Year by year, the Sept. 11, 2001, terrorist attacks in the United States move closer to becoming historical events whose stories have been completely told. The Twin Towers fell. A U.S. Navy SEAL ended Osama bin Laden’s life. Documentaries about 9/11 flood our television sets every fall.

But 9/11 isn’t over. Roughly 14,000 U.S. military personnel remain in Afghanistan. Four Americans this year have died in what is now the nation’s longest war. And in New York City, experts believe the death toll from toxic exposure at the Twin Towers site will surpass the death toll (2,977) from the attacks themselves.

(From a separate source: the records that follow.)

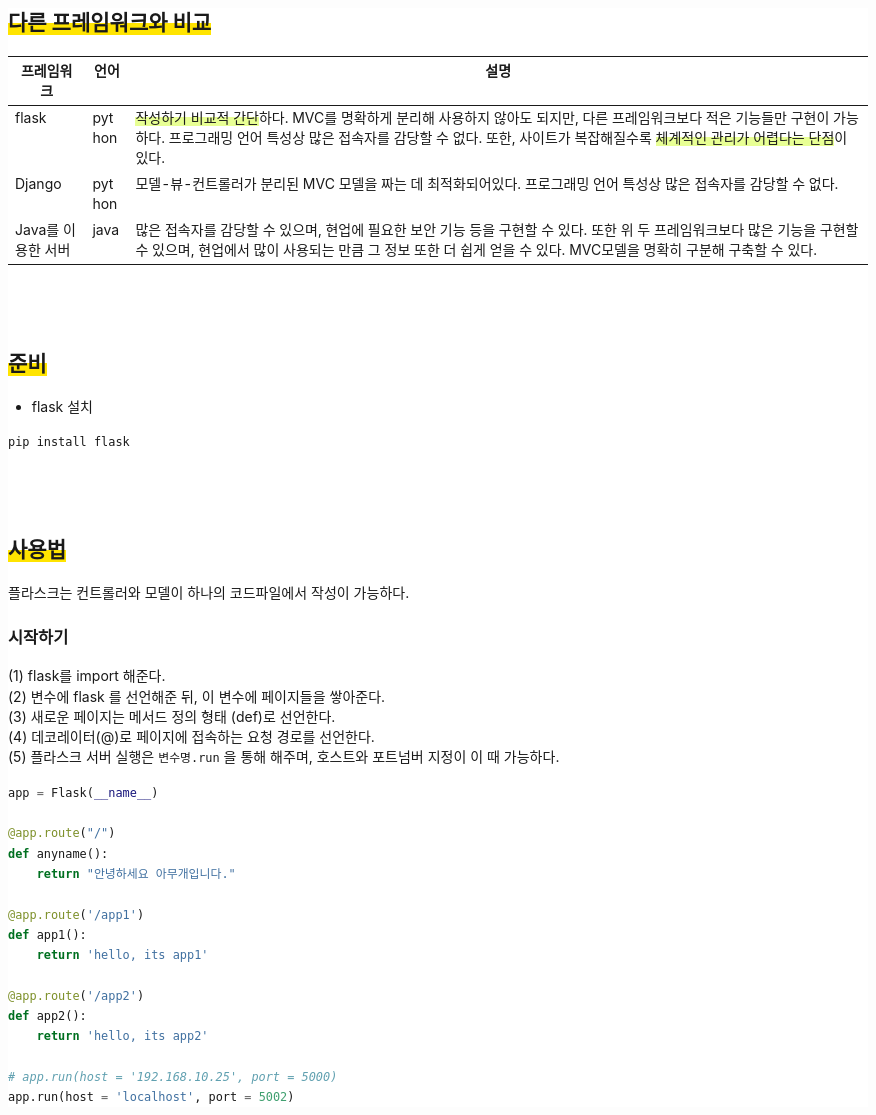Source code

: ## <span style='background:linear-gradient(to top, #FFE400 50%, transparent 50%)'>다른 프레임워크와 비교</span>  

|프레임워크|언어|설명|
|---|---|---|
|flask|python|<span style='background:linear-gradient(to top, #e8ff94 50%, transparent 50%)'>작성하기 비교적 간단</span>하다. MVC를 명확하게 분리해 사용하지 않아도 되지만, 다른 프레임워크보다 적은 기능들만 구현이 가능하다. 프로그래밍 언어 특성상 많은 접속자를 감당할 수 없다. 또한, 사이트가 복잡해질수록 <span style='background:linear-gradient(to top, #e8ff94 50%, transparent 50%)'>체계적인 관리가 어렵다는 단점</span>이 있다.|
|Django|python|모델-뷰-컨트롤러가 분리된 MVC 모델을 짜는 데 최적화되어있다. 프로그래밍 언어 특성상 많은 접속자를 감당할 수 없다.|
|Java를 이용한 서버|java|많은 접속자를 감당할 수 있으며, 현업에 필요한 보안 기능 등을 구현할 수 있다. 또한 위 두 프레임워크보다 많은 기능을 구현할 수 있으며, 현업에서 많이 사용되는 만큼 그 정보 또한 더 쉽게 얻을 수 있다. MVC모델을 명확히 구분해 구축할 수 있다. |

<br>
<br>

## <span style='background:linear-gradient(to top, #FFE400 50%, transparent 50%)'>준비</span>  

* flask 설치

```python
pip install flask
```

<br>
<br>

## <span style='background:linear-gradient(to top, #FFE400 50%, transparent 50%)'>사용법</span>  

플라스크는 컨트롤러와 모델이 하나의 코드파일에서 작성이 가능하다.  

### 시작하기  
(1) flask를 import 해준다.  
(2) 변수에 flask 를 선언해준 뒤, 이 변수에 페이지들을 쌓아준다.  
(3) 새로운 페이지는 메서드 정의 형태 (def)로 선언한다.  
(4) 데코레이터(@)로 페이지에 접속하는 요청 경로를 선언한다.  
(5) 플라스크 서버 실행은 `변수명.run` 을 통해 해주며, 호스트와 포트넘버 지정이 이 때 가능하다.  

```python
app = Flask(__name__)

@app.route("/")
def anyname():
    return "안녕하세요 아무개입니다."

@app.route('/app1')
def app1():
    return 'hello, its app1'
    
@app.route('/app2')
def app2():
    return 'hello, its app2'

# app.run(host = '192.168.10.25', port = 5000)
app.run(host = 'localhost', port = 5002)
```
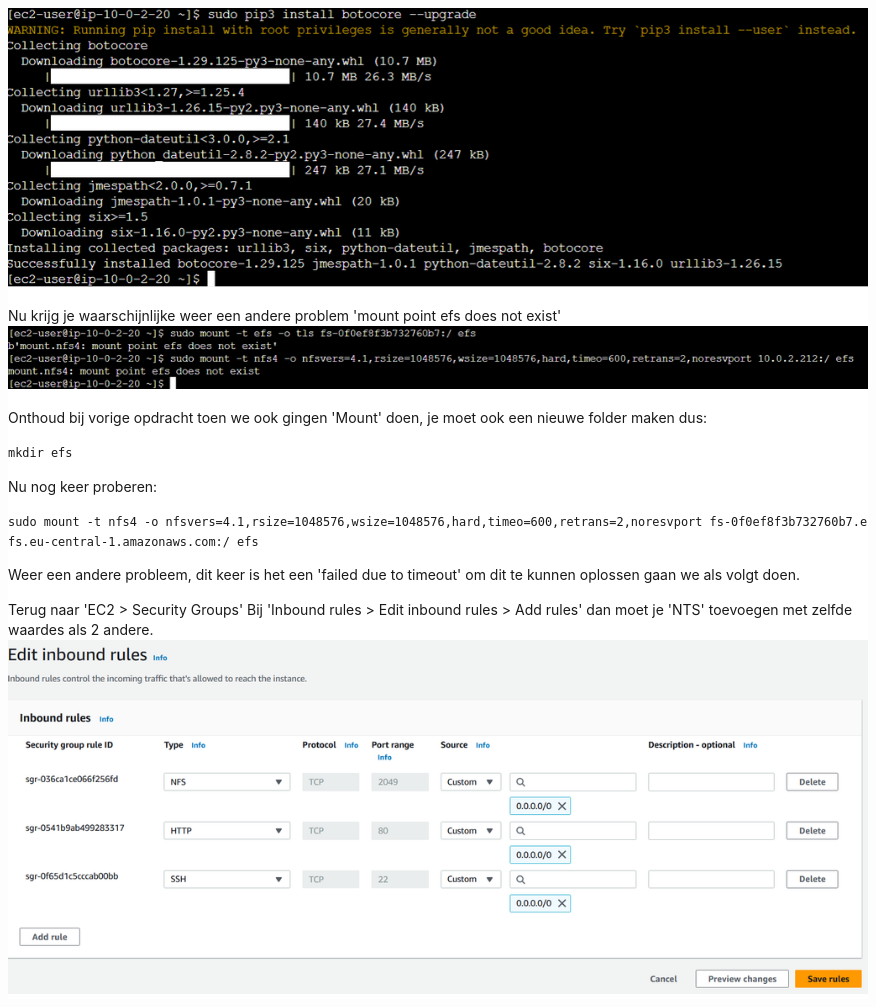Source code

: ![resultaat](/00_includes/AWS-13-resultaat17.png "resultaat")

Nu krijg je waarschijnlijke weer een andere problem 'mount point efs does not exist'
![resultaat](/00_includes/AWS-13-resultaat18.png "resultaat")

Onthoud bij vorige opdracht toen we ook gingen 'Mount' doen, je moet ook een nieuwe folder maken dus:
```
mkdir efs
```

Nu nog keer proberen:
```
sudo mount -t nfs4 -o nfsvers=4.1,rsize=1048576,wsize=1048576,hard,timeo=600,retrans=2,noresvport fs-0f0ef8f3b732760b7.efs.eu-central-1.amazonaws.com:/ efs
```

Weer een andere probleem, dit keer is het een 'failed due to timeout' om dit te kunnen oplossen gaan we als volgt doen.

Terug naar 'EC2 > Security Groups'
Bij 'Inbound rules > Edit inbound rules > Add rules' dan moet je 'NTS' toevoegen met zelfde waardes als 2 andere.
![resultaat](/00_includes/AWS-13-resultaat21.png "resultaat")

Those sobering details intensify Tuesday’s 17th memorial of the 9/11 attacks.

Earlier this week, USA Today catalogued the still-rising human toll of this horrific moment in American history. Nearly 10,000 first responders and others have been diagnosed with cancers related to exposure at the World Trade Center in lower Manhattan; 9/11 exposure illnesses are responsible for more than 2,000 deaths. The monthly increase in that number is why experts believe exposure deaths will surpass victims’ deaths, possibly by the end of this year.

Twenty-three current or former members of the New York City Police Department died in 2017 from 9/11-related causes, the newspaper reported. The New York City Fire Department’s 9/11 illness death toll is nearly 180 in the last 17 years. The FBI says 15 agents have died from cancers caused by 9/11 exposure. Across all agencies, there has been 163 9/11-related deaths thus far this year.

In broad medical terms, what started more than a decade ago as respiratory ailments from breathing toxic dust and smoke has now become repeated diagnoses of cancer among first responders, experts say. USA Today wrote, “Some 90,000 people have reported exposure to toxic chemicals — asbestos, burning jet fuel, burning computer parts, pulverized concrete and myriad other substances. ‘No one has ever codified or captured all the stuff that was released from that pile,’ said Dr. Michael Crane of the World Trade Center Health Program Clinical Center of Excellence at Mount Sinai. ‘It’s an unknown exposure.’”

This is America’s ongoing war, with a still-rising death toll, both here and abroad, and an end date no one can predict. If you want perspective for Tuesday’s memorial services, there it is.